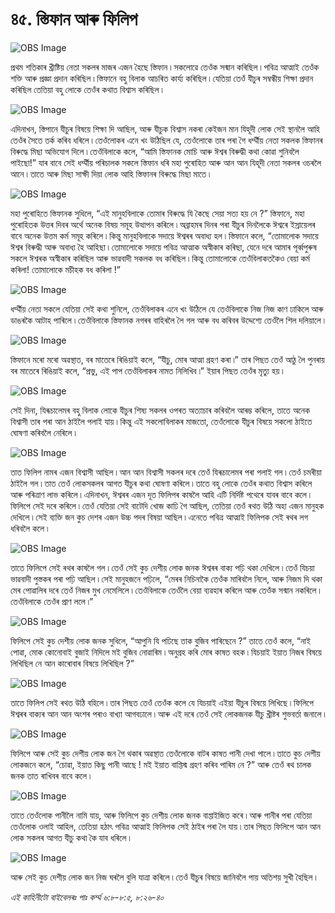 # ৪৫. স্তিফান আৰু ফিলিপ

![OBS Image](https://cdn.door43.org/obs/jpg/360px/obs-en-45-01.jpg)

প্ৰথম শতিকাৰ খ্ৰীষ্টিয় নেতা সকলৰ মাজৰ এজন হৈছে স্তিফান ৷ সকলোৱে তেওঁক সন্মান কৰিছিল ৷  পবিত্ৰ আত্মাই তেওঁক শক্তি আৰু প্ৰজ্ঞা প্ৰদান কৰিছিল ৷ স্তিফানে বহু বিলাক আচৰিত কাৰ্য্য কৰিছিল ৷ যেতিয়া তেওঁ যীচুৰ সম্বন্ধীয় শিক্ষা প্ৰদান কৰিছিল তেতিয়া বহু লোকে তেওঁৰ কথাত বিশ্বাস কৰিছিল ৷ 

![OBS Image](https://cdn.door43.org/obs/jpg/360px/obs-en-45-02.jpg)

এদিনাখন, স্তিপানে যীচুৰ বিষয়ে শিক্ষা দি আছিল, আৰু যীচুক বিশ্বাস নকৰা কেইজন মান যিহূদী লোক সেই স্থানলৈ আহি তেওঁৰ সৈতে তৰ্ক কৰিব ধৰিলে ৷ তেওঁলোকৰ এনে খং উঠিছিল যে, তেওঁলোকে তাৰ পৰা গৈ ধৰ্ম্মীয় নেতা  সকলক স্তিফানৰ বিৰুদ্ধে মিছা অভিযোগ দিলে ৷  তেওঁবিলাকে কলে, “আমি স্তিফানক মোচি আৰু ঈশ্বৰ বিৰুদ্ধী কথা কোৱা শুনিবলৈ পাইছো!” যাৰ বাবে সেই ধৰ্ম্মীয় পৰিচালক সকলে স্তিফান ধৰি মহা পুৰোহিত আৰু আন আন যিহূদী নেতা সকলৰ ওচৰলৈ আনে ৷ তাতে আৰু মিছা সাক্ষী দিয়া লোক আহি স্তিফানৰ বিৰুদ্ধে মিছা মাতে ৷

![OBS Image](https://cdn.door43.org/obs/jpg/360px/obs-en-45-03.jpg)

মহা পুৰোহিতে স্তিফানক সুধিলে, “এই মানুহবিলাকে তোমাৰ বিৰুদ্ধে যি কৈছে সেয়া সত্য হয় নে ?” স্তিফানে, মহা পুৰোহিতক উত্তৰ দিবৰ অৰ্থে অনেক বিষয় সমূহ উত্থাপন কৰিলে ৷  অব্ৰাহমৰ দিনৰ পৰা যীচুৰ দিনলৈকে ঈশ্বৰে ইস্ৰায়েলৰ বাবে অনেক উত্তম কৰ্ম সমূহ কৰিলে ৷ কিন্তু মানুহবিলাকে সদায়ে ঈশ্বৰৰ  অবাধ্য হল ৷ স্তিফানে কলে, “তোমালোক সদায়ে ঈশ্বৰ বিৰুদ্ধী আৰু অবাধ্য হৈ আহিছা ৷ তোমালোকে সদায়ে পবিত্ৰ আত্মাক অস্বীকাৰ কৰিছা, যেনে দৰে আমাৰ পূৰ্ব্বপুৰুষ সকলে ঈশ্বৰক অস্বীকাৰ কৰিছিল আৰু ভাৱবাদী সকলক বধ কৰিছিল ৷ কিন্তু তোমালোকে তেওঁবিলাকতকৈও বেয়া কৰ্ম কৰিলা! তোমালোকে মচীহক বধ কৰিলা !”

![OBS Image](https://cdn.door43.org/obs/jpg/360px/obs-en-45-04.jpg)

ধৰ্ম্মীয় নেতা সকলে যেতিয়া সেই কথা শুনিলে, তেওঁবিলাকৰ এনে খং উঠিলে যে তেওঁবিলাকে নিজ নিজ কাণ ঢাকিলে আৰু ডাঙৰকৈ আটাহ পাৰিলে ৷ তেওঁবিলাকে স্তিফানক নগৰৰ বাহিৰলৈ লৈ গল আৰু বধ কৰিবৰ উদ্দেশ্যে তেওঁলৈ শিল দলিয়ালে ৷

![OBS Image](https://cdn.door43.org/obs/jpg/360px/obs-en-45-05.jpg)

স্তিফানে মৰো মৰো অৱস্থাত, বৰ মাতেৰে ৰিঙিয়াই কলে, “যীচু, মোৰ আত্মা গ্ৰহণ কৰা ৷” তাৰ পিছত তেওঁ আঠু লৈ পুনৰায় বৰ মাতেৰে ৰিঙিয়াই কলে, “প্ৰভু, এই পাপ তেওঁবিলাকৰ নামত নিলিখিব ৷” ইয়াৰ পিছত তেওঁৰ মৃত্যু হয় ৷

![OBS Image](https://cdn.door43.org/obs/jpg/360px/obs-en-45-06.jpg)

সেই দিনা, যিৰূচালেমৰ বহু বিলাক লোকে যীচুৰ শিষ্য সকলৰ ওপৰত অত্যাচাৰ কৰিবলৈ আৰম্ভ কৰিলে, তাতে অনেক বিশ্বাসী তাৰ পৰা আন ঠাইলৈ পলাই যায় ৷ কিন্তু এই সকলোবিলাকৰ মাজতো, তেওঁলোকে যীচুৰ বিষয়ে সকলো ঠাইতে ঘোষণা কৰিবলৈ নেৰিলে ৷

![OBS Image](https://cdn.door43.org/obs/jpg/360px/obs-en-45-07.jpg)

তাত ফিলিপ নামৰ এজন বিশ্বাসী আছিল ৷ আন আন বিশ্বাসী সকলৰ দৰে তেওঁ যিৰূচালেমৰ পৰা পলাই গল ৷ তেওঁ চমৰীয়া ঠাইলৈ গল ৷ তাত তেওঁ লোকসকলৰ আগত যীচুৰ কথা ঘোষণা কৰিলে ৷ তাতে বহু লোকে তেওঁৰ কথাত বিশ্বাস কৰিলে আৰু পৰিত্ৰাণ লাভ কৰিলে ৷ এদিনাখন, ঈশ্বৰৰ এজন দূত ফিলিপৰ কাষলৈ আহি এটি নিৰ্দিষ্ট পথেৰে যাবৰ বাবে কলে ৷ ফিলিপে সেই দৰে কৰিলে ৷ তেওঁ যেতিয়া সেই বাটেদি খোজ কাঢি গৈ আছিল, তেতিয়া তেওঁ ৰথত উঠি অহা এজন মানুহক দেখিলে ৷ সেই ব্যক্তি জন কুচ দেশৰ এজন উচ্চ পদৰ বিষয়া আছিল ৷ এনেতে পবিত্ৰ আত্মাই ফিলিপক সেই ৰথৰ লগ ধৰিবলৈ কলে ৷

![OBS Image](https://cdn.door43.org/obs/jpg/360px/obs-en-45-08.jpg)

তাতে ফিলিপে সেই ৰথৰ কাষলৈ গল ৷ তেওঁ সেই কুচ দেশীয় লোক জনক ঈশ্বৰৰ বাক্য পঢ়ি থকা দেখিলে ৷ তেওঁ যিচয়া ভাৱবাদী পুস্তকৰ পৰা পঢ়ি আছিল ৷ সেই মানুহজনে পঢ়িলে, “মেৰৰ নিচিনাকৈ তেওঁক মাৰিবলৈ নিলে, আৰু নিজম দি থকা মেৰ পোৱালিৰ দৰে তেওঁ নিজৰ মুখ নেমেলিলে ৷ তেওঁবিলাকে তেওঁলৈ বেয়া ব্যৱহাৰ কৰিলে আৰু তেওঁক সন্মান নকৰিলে ৷ তেওঁবিলাকে তেওঁৰ প্ৰাণ ললে ৷”

![OBS Image](https://cdn.door43.org/obs/jpg/360px/obs-en-45-09.jpg)

ফিলিপে সেই কুচ দেশীয় লোক জনক সুধিলে, “আপুনি যি পঢিছে তাক বুজিব পাৰিছেনে ?” তাতে তেওঁ কলে, “নাই পোৱা, মোক কোনোবাই বুজাই নিদিলে মই বুজিব নোৱাৰিম ৷ অনুগ্ৰহ কৰি মোৰ কাষত বহক ৷ যিচয়াই ইয়াত নিজৰ বিষয়ে লিখিছিল নে আন কাৰোবাৰ বিষয়ে লিখিছিল ?”

![OBS Image](https://cdn.door43.org/obs/jpg/360px/obs-en-45-10.jpg)

তাতে ফিলিপ সেই ৰথত উঠি বহিলে ৷ তাৰ পিছত তেওঁ তেওঁক কলে যে যিচয়াই এইয়া যীচুৰ বিষয়ে লিখিছে ৷ ফিলিপে ঈশ্বৰৰ বাক্যৰ আন আন অংশৰ পৰাও বাখ্যা আগবঢালে ৷ আৰু এই দৰে তেওঁ সেই লোকজনক যীচু খ্ৰীষ্টৰ  শুভবৰ্তা জনালে ৷

![OBS Image](https://cdn.door43.org/obs/jpg/360px/obs-en-45-11.jpg)

ফিলিপে আৰু সেই কুচ দেশীয় লোক জন গৈ থকাৰ অৱস্থাত তেওঁলোকে বাটৰ কাষত পানী দেখা পালে ৷ তাতে কুচ দেশীয় লোকজনে কলে, “চোৱা, ইয়াত কিছু পানী আছে ! মই ইয়াত বাপ্তিস্ম গ্ৰহণ কৰিব পাৰিম নে ?” আৰু তেওঁ ৰথ চালক জনক তাত ৰাখিবৰ বাবে কলে ৷

![OBS Image](https://cdn.door43.org/obs/jpg/360px/obs-en-45-12.jpg)

তাতে তেওঁলোক পানীলৈ নামি যায়, আৰু ফিলিপে কুচ দেশীয় লোক জনক বাপ্তাইজিত কৰে ৷ আৰু পানীৰ পৰা যেতিয়া তেওঁলোক ওলাই আহিল, তেতিয়া হঠাৎ পবিত্ৰ আত্মাই ফিলিপক সেই ঠাইৰ পৰা লৈ যায় ৷ তাৰ পিছত ফিলিপে আন আন লোক সকলৰ আগত যীচু কথা কৈ যাব ধৰিলে ৷

![OBS Image](https://cdn.door43.org/obs/jpg/360px/obs-en-45-13.jpg)

আৰু সেই কুচ দেশীয় লোক জন নিজ ঘৰলৈ বুলি যাত্ৰা কৰিলে ৷ তেওঁ যীচুৰ বিষয়ে জানিবলৈ পায় অতিশয় সুখী হৈছিল ৷

_এই কাহিনীটো বাইবেলৰঃ পাঃ কৰ্ম্ম ৬:৮-৮:৫, ৮:২৬-৪০_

# # # # #

* _Instructions for the task_
Your answer should be a number alone, please: the count of lines in the listing where the word "সকলক" appears.

* _Completed exercise_
2